# [ABOUT THIS TASK]
Which rows below contain the string "estimates", matching case exactly? Collect each such row and copy it out in full.

# [PROVIDED DATA]
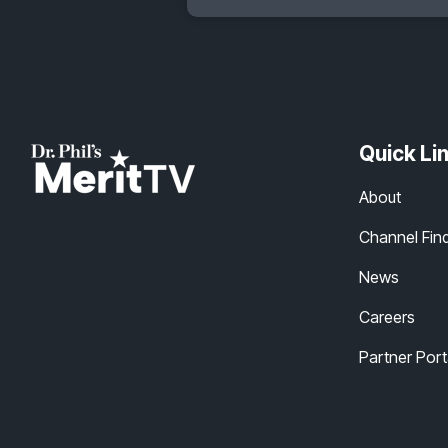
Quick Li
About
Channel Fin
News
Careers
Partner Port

---

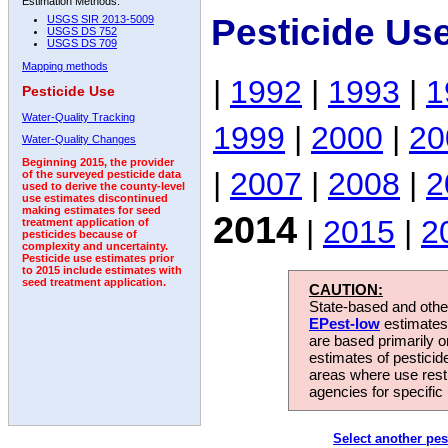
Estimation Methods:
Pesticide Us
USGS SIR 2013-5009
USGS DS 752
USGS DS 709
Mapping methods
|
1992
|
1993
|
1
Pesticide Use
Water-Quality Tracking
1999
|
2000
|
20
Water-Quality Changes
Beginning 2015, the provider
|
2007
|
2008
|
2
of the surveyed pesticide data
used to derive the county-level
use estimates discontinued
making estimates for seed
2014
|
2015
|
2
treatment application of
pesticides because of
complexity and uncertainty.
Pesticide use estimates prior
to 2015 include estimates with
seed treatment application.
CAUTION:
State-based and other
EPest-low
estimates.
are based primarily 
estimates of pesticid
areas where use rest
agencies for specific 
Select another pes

# [REPLY]
use estimates discontinued
making estimates for seed
Pesticide use estimates prior
to 2015 include estimates with
estimates.
estimates of pesticid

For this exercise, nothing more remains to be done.